> Task to complete
Pull out each line in the rows below that contains the string "Jakarta" and copy it in full.

> Source records

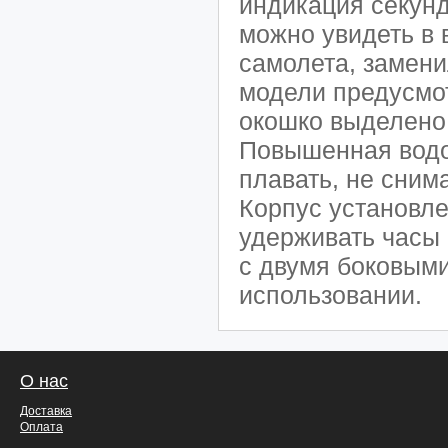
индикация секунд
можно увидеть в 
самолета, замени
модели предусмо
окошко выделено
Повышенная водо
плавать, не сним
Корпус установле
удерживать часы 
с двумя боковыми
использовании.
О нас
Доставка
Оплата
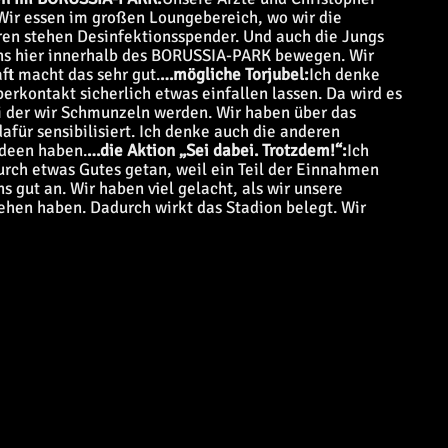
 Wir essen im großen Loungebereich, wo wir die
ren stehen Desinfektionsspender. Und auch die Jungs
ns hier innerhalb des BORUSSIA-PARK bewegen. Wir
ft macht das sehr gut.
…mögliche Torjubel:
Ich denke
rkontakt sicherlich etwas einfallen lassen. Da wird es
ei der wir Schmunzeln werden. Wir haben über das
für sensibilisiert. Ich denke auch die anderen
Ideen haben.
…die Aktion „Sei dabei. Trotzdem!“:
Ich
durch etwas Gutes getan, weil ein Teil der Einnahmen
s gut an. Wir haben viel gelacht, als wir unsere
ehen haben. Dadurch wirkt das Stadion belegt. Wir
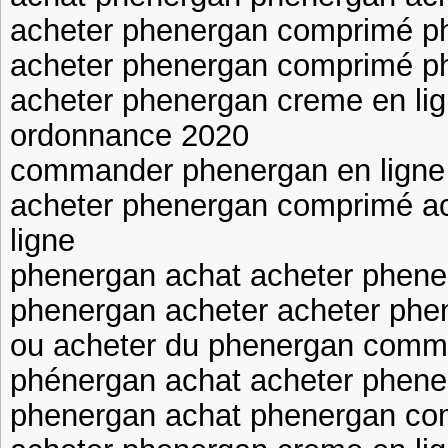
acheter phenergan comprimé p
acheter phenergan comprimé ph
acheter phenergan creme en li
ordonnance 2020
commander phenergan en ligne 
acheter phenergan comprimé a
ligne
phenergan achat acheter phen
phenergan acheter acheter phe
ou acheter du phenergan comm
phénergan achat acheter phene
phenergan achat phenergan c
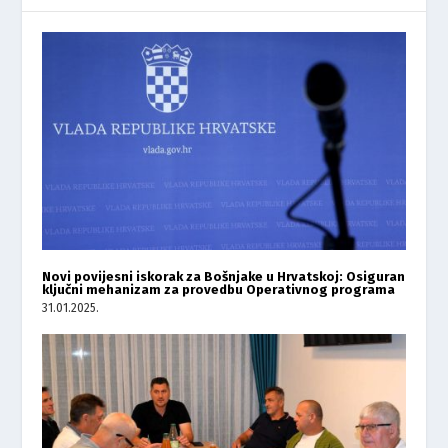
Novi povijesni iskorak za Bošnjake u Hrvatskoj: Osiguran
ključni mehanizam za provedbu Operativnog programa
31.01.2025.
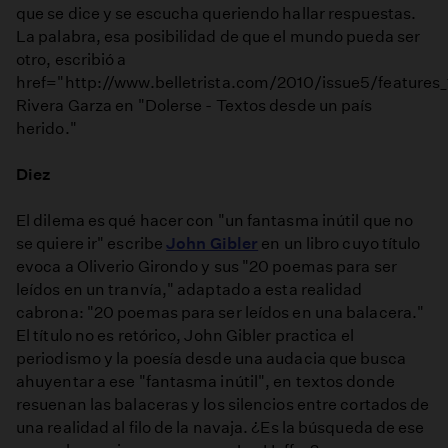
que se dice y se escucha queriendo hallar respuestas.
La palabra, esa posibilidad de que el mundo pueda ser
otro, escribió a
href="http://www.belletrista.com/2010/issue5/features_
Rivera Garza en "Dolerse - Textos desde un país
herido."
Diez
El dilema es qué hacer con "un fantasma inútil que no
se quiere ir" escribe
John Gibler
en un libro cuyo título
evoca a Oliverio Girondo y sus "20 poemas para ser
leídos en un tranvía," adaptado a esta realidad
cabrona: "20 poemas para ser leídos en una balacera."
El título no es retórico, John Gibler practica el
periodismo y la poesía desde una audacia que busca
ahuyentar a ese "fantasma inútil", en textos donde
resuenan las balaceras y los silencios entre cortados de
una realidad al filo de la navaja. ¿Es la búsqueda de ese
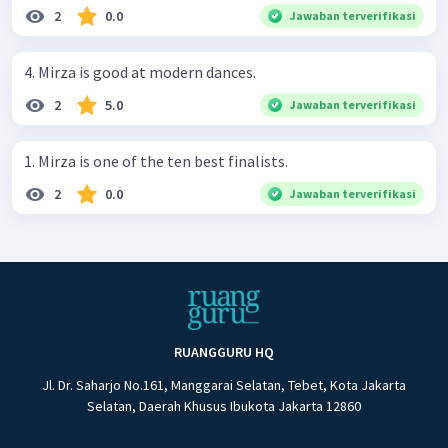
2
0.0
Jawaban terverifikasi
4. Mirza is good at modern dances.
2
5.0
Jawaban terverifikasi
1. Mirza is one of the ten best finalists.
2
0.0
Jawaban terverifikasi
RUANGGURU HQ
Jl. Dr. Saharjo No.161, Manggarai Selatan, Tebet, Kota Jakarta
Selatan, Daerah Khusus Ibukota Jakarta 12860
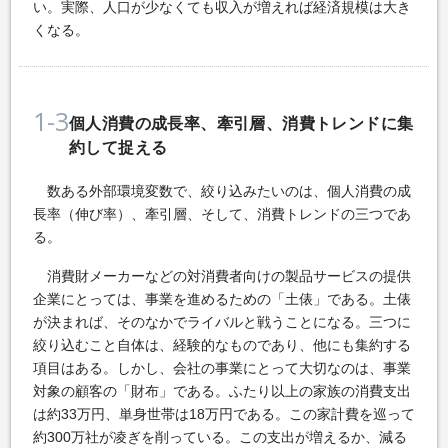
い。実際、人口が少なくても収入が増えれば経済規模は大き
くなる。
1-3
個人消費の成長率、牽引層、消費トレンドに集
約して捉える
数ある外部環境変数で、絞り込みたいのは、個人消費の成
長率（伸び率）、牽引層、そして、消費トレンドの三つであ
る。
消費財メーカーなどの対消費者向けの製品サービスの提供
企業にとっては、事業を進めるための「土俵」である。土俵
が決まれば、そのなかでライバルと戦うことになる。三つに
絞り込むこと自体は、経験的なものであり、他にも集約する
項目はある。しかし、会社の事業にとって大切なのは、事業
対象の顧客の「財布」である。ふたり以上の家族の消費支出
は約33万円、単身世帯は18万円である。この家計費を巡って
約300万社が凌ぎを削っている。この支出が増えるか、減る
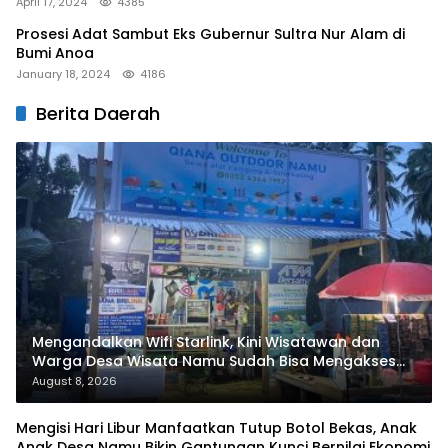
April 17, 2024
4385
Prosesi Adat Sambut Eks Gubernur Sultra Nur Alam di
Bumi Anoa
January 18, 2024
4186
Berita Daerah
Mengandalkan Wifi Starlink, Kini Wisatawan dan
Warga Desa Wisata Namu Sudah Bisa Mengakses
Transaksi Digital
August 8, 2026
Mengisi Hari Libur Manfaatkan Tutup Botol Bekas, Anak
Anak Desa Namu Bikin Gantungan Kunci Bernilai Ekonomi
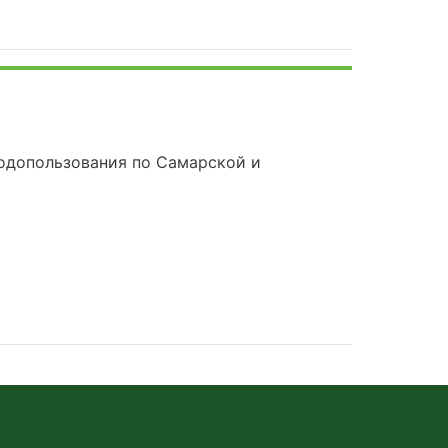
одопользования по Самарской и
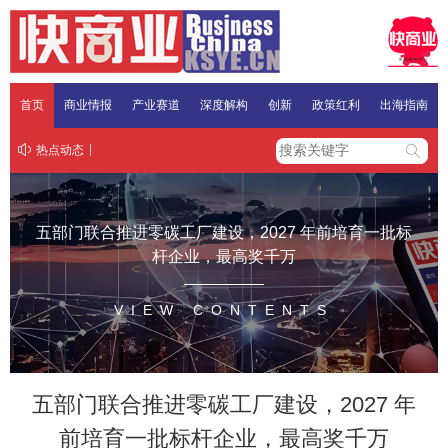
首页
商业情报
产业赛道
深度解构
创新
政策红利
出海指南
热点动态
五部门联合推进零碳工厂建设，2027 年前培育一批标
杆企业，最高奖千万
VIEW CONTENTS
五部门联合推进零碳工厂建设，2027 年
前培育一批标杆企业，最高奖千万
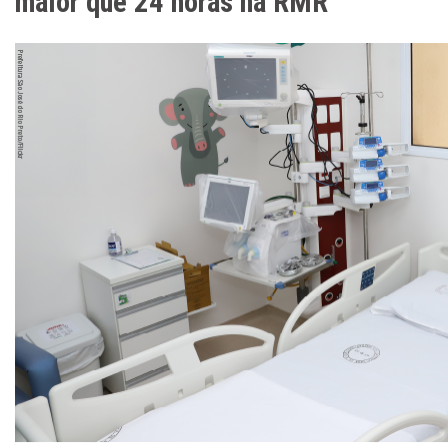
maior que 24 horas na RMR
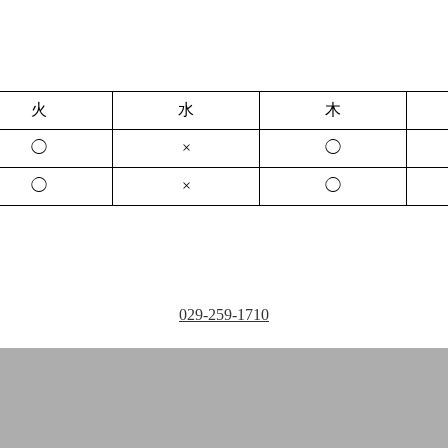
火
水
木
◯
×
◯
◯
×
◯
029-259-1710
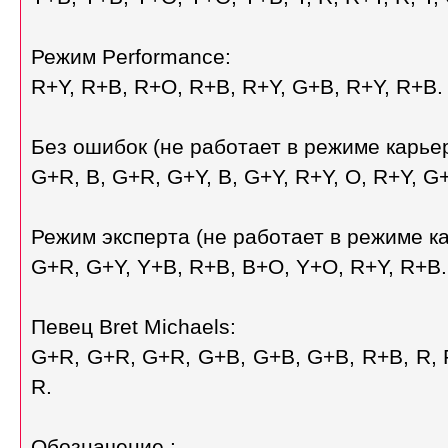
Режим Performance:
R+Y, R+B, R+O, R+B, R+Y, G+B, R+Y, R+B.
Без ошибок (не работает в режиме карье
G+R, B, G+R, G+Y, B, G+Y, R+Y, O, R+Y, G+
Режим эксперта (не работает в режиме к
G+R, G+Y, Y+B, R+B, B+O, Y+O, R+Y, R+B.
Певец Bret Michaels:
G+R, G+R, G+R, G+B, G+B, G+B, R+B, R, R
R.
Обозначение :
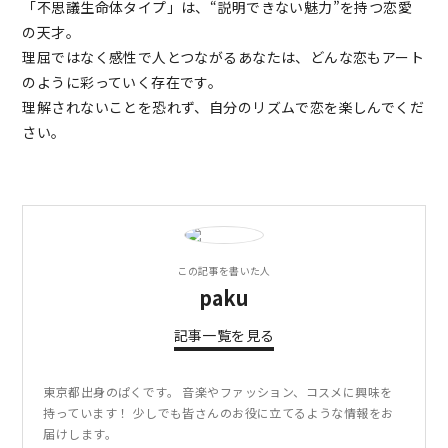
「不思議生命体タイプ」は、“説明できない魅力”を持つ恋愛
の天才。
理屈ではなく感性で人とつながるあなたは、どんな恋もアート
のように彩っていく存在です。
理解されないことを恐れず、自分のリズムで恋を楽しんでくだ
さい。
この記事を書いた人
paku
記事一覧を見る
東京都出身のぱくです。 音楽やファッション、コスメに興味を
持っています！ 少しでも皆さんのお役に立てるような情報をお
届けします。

> Problem solution
Jl. Dr. Saharjo No.161, Manggarai Selatan, Tebet, Kota Jakarta
Selatan, Daerah Khusus Ibukota Jakarta 12860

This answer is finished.